Selected Work in Progress
Is Knowledge Power?: Civics Training, Women’s Political Representation, and Local Governance in India
(Abstract) (Pre-Analysis Plan)

Given the persistent gender gap in political participation and representation in India despite several decades of targeted policy interventions, I evaluate the use of political information via gender-oriented civics education at increasing women's political representation. Through a gender-oriented civics training implemented by the NGO Pradan, women will receive information about the political system and their rights and entitlements within this system and will be directly exposed to existing political institutions, with the aim of reducing informational barriers to political participation.

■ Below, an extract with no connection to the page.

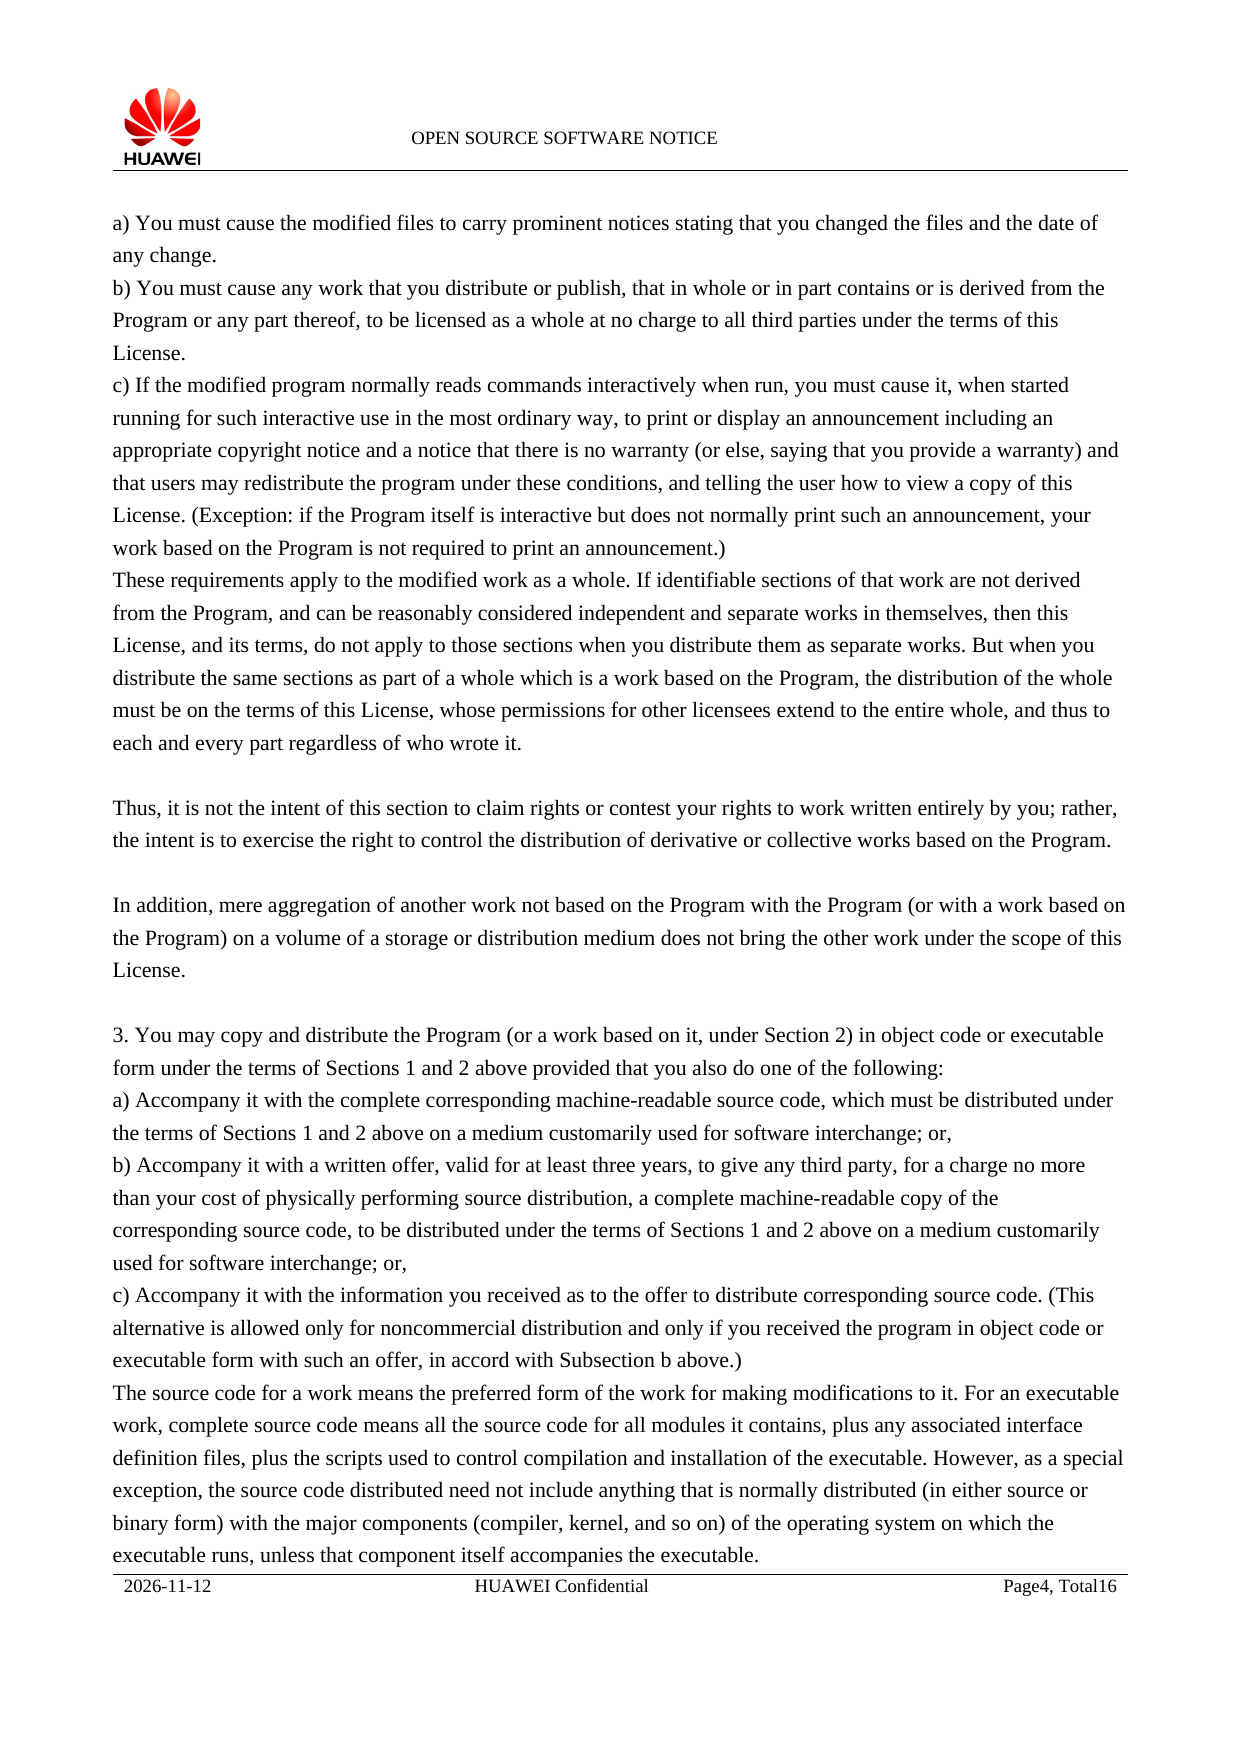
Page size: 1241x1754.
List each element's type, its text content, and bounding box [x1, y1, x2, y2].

Pathways to Women’s Substantive Representation in Pakistan.” (with Ali Cheema, Sarah Khan, and Shandana Khan Mohmand; Part of EGAP Metaketa V: Women’s Action Committees and Local Services)
(Abstract) (Pre-Analysis Plan)

Women in Pakistan lag behind men in electoral modes of political participation e.g., voter turnout and registration, as well as in non-electoral activities like informal community meetings, party rallies and meeting attendance, contact with representatives, and even engagement in political discussions with family and friends. At the same time, evidence shows that men and women hold distinctive preferences on public policy and issues of local service delivery. Thus, this status quo of large gender gaps in political participation has substantive implications for women’s welfare. How can we induce greater meaningful participation among women, i.e., participation that is reflective of their collective gendered preferences, and could thus be reasonably expected to impact distributional outcomes and improve women's welfare? We seek to answer this question through a field experiment studying the effectiveness of a training intervention delivered to women's groups (Women's Action Committees, or WACs) designed to increase women’s political participation through fostering a greater sense of group-based injustice, group identity, and collective efficacy.

Other Writings
What Constrains Young Indian Women’s Labor Force Participation? Evidence from a Survey of Vocational Trainees (with Rohini Pande, Vartika Singh, and Charity Troyer Moore)
(Abstract) (Paper)

How do young men and women fare under India’s vocational (skills) training and job placement programs, and what constrains their subsequent job take-up and retention? Evidence for Policy Design (EPoD) partnered with a large, government-funded skills training and job placement program to survey 2,610 former vocational trainees in 2016. We find a large male-favored gender gap in job placement: at 85%, young men are 13% points more likely than young women to receive a job offer. Young men are also 26% points more likely to accept jobs (with rates at 70% for males and 56% for females). We also identify high drop-out rates after vocational training: 74% of respondents who accepted a job after training had left it by the time of the survey (on average, 9 months after completing training), and only 20% of this group that had left their jobs were employed. Furthermore, there are stark gender differences in the reasons trained youth refuse jobs and subsequently drop out of the labor force. For young women, family concerns are the primary reason , while compensation and personal preferences are the primary reasons young men cite for refusing and leaving jobs after vocational training. However, for both young men and women, access to post-migration support is correlated with longer post-placement job tenure.